The city of Bath in the county of Somerset is the most monumental and palpable proof that the reasons to travel to England go beyond its capital. Every month we publish in Magazine Horse our highlights a selection of cultural proposals around the world. And in them it is very, very rare not to find an event, exhibition or festival in London, a destination that we never tire of recommending for countless reasons. But today we are going to take the opportunity to discover a different city, Bath.
Here disappears the hustle and bustle, the stress that is breathed in any London street, and also that need to be permanently to the last. In Bath we move to other sensations, or rather to another era, and all this being less than 3 hours by train or car from the capital. A distance more than salvageable and short considering the enormous sensory contrast it provides.
Jane Austen, illustrious visitor to Bath
Who hasn’t seen period films like Pride and Prejudice, Emma or Sense and Sensibility? Well, all those period film productions are inspired by novels by Jane Austen. A woman who lived between the 17th and 19th century. A time she portrayed with flair. And she was scathing about her society, especially the upper classes. And certainly during her long stays in Bath she was able to know it in first person. Why? Because there was a time when this city became the favorite destination of the most elite of the British court.

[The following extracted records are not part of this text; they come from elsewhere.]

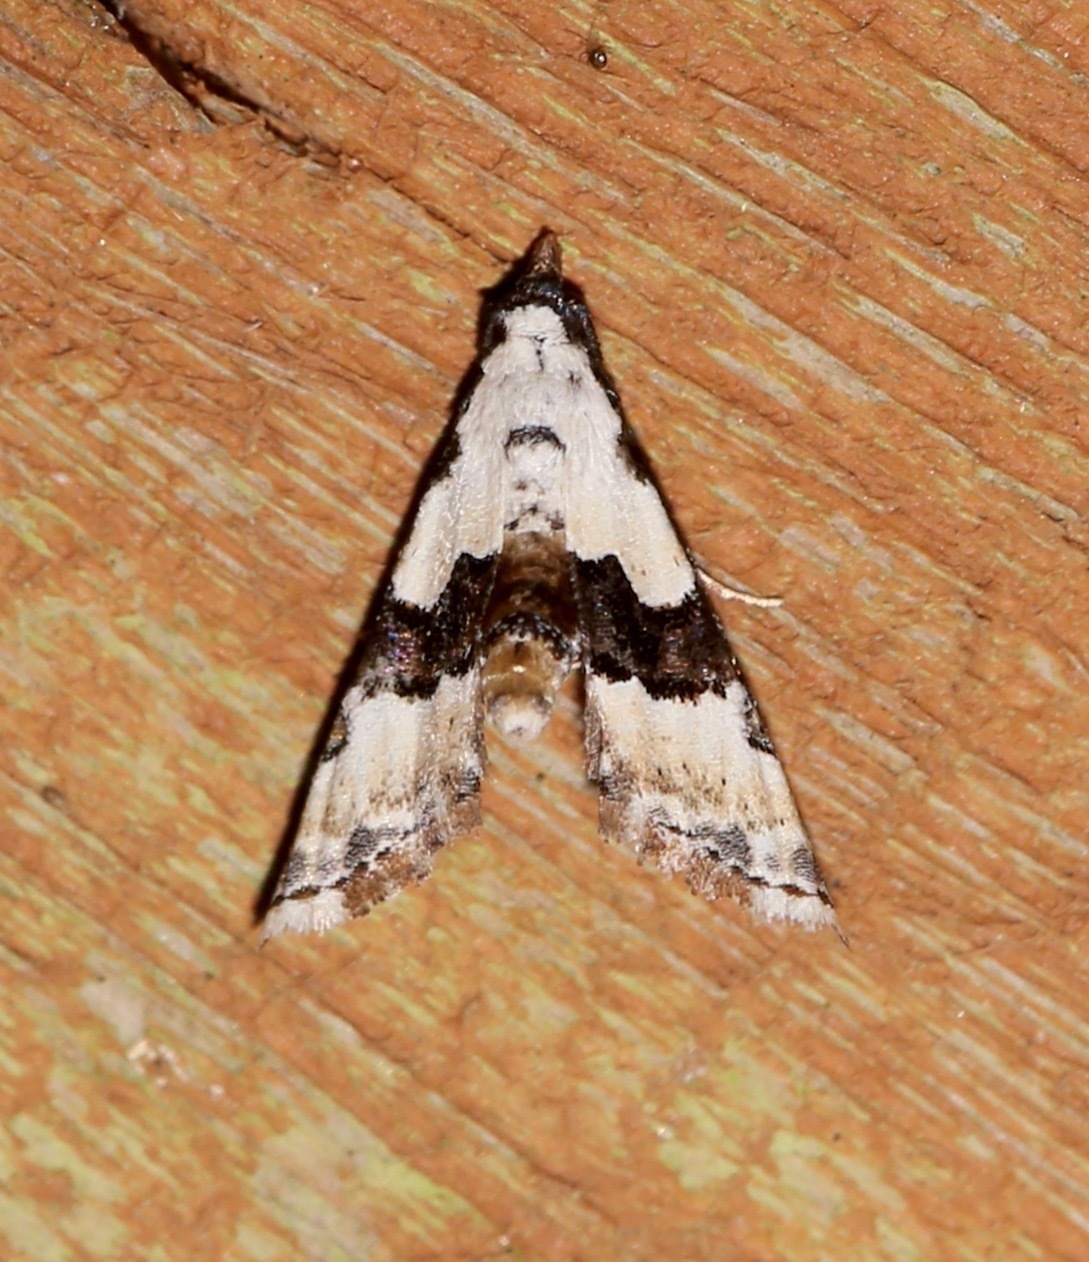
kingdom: Animalia
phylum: Arthropoda
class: Insecta
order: Lepidoptera
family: Noctuidae
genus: Nigetia
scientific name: Nigetia formosalis
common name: Thin-winged owlet
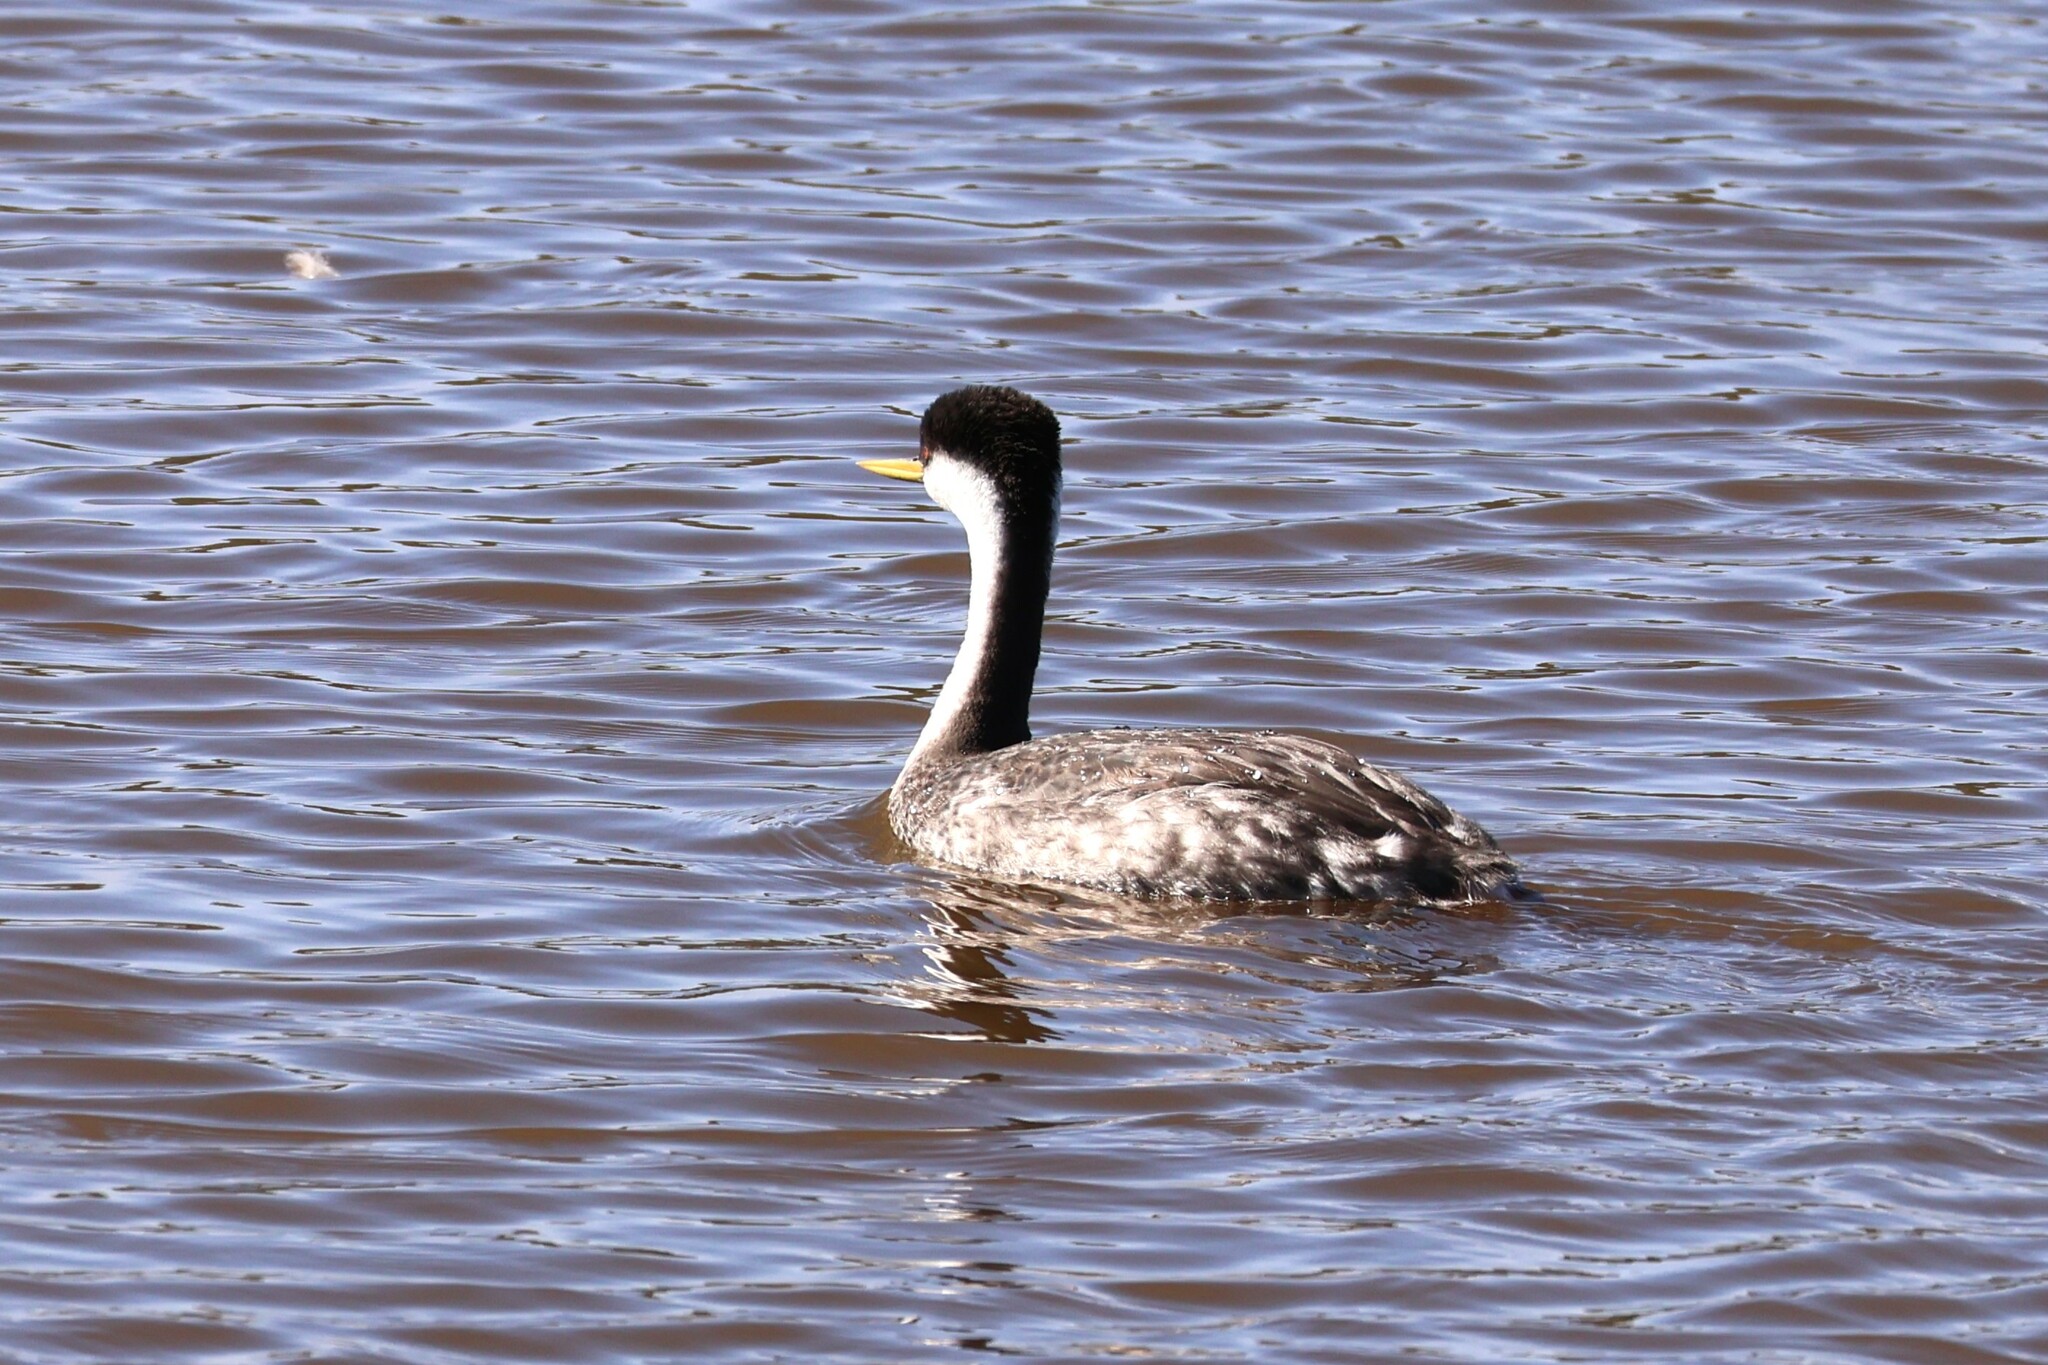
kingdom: Animalia
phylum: Chordata
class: Aves
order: Podicipediformes
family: Podicipedidae
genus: Aechmophorus
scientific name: Aechmophorus occidentalis
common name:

However, Austen approached those circles just right. She was always a free and independent woman who refused to be accountable, much less to follow stereotypes. She is a character, beyond her literature, and the best way to get to know her is by visiting her House Museum, where dramatized visits are made. With them you receive an entertaining lesson in literature and history of the city. If you know English, this may be the best place to start the visit and get in the mood.
The pinnacle of Georgian architecture
In this history of Bath there is a key fact. In 1702 Queen Anne of England arrived and enjoyed some thermal baths that made her repeat the visit on several occasions. That was the germ of the city we know today, a set declared a World Heritage Site by UNESCO.
The presence of royalty and all their court led to the construction of an extremely elegant city to accommodate such personages. And during the following reigns of the monarchs named George, the visits did not stop. So gradually a city full of mansions and palaces was created, many of which have become over time the greatest exponents of the so-called Georgian architecture.
The great contributions of a small family
In this line above all it is necessary to emphasize what they designed the Wood, father and son architects who gave Bath a few jewels. For example, the Circus housing group, where the elements of classical art merge in a group of buildings to form one of the most attractive round squares in Britain.
And just a stone’s throw away is the imposing Royal Crescent, with a spectacular curved and stony facade, facing the intense green of huge gardens. It is a must to walk around there, lie down if the weather is nice and take countless photos. These gardens are with a kind of auditorium from which to enjoy the theatricality of this building as large as attractive.
But the Wood’s built more interesting buildings. Another of them is the Assembly Rooms, an eighteenth-century space that can be visited. But it is rarely free, since its perfect preservation has made it one of the most demanded monumental sets for filming documentaries or period films. At least, it will always be possible to visit a part of the building where the interesting The Fashion Museum is located.
The oldest Bath
However, although the eighteenth and early nineteenth centuries were the golden age of Bath, the city existed long before. Already in Celtic times, several centuries before our era, the healing properties of the muds of the area were known. However, it was the Romans who discovered all the thermal potential of Bath, and they built the baths that today remain the most visited monument of the place and even gives it its name: the Baths.
Although it is true that when the Romans abandoned the island and the Saxons became lords and masters of the territory, they forgot about those baths. And even later, when the Gothic Abbey of Bath was built, much of the rubble ended up burying the ancient spa.
Other relics preserved in the city
But today, both buildings, the abbey and the Roman baths coexist in Bath’s central square. The place where there is also The Pump Room, the cafe-restaurant that is almost identical to the times in which Jane Austen was a regular. Entering there is a must, and if you have a sweet tooth and love tea, much better in mid-afternoon, to take the succulent high tea, served on fine china and with the delicate pastries that transform a snack into an event.
However, it is not the only historic eating and drinking establishment in Bath. You can enjoy pub fare at The Garricks Head. It is also possible to go for a few pints and listen to live music at The Bell Inn. Or you must go to Sally Lunn’s located in a building that is more than 400 years old and where they still make the bread they serve to their diners.
In short, like almost everything in Bath, an experience that takes us to another time.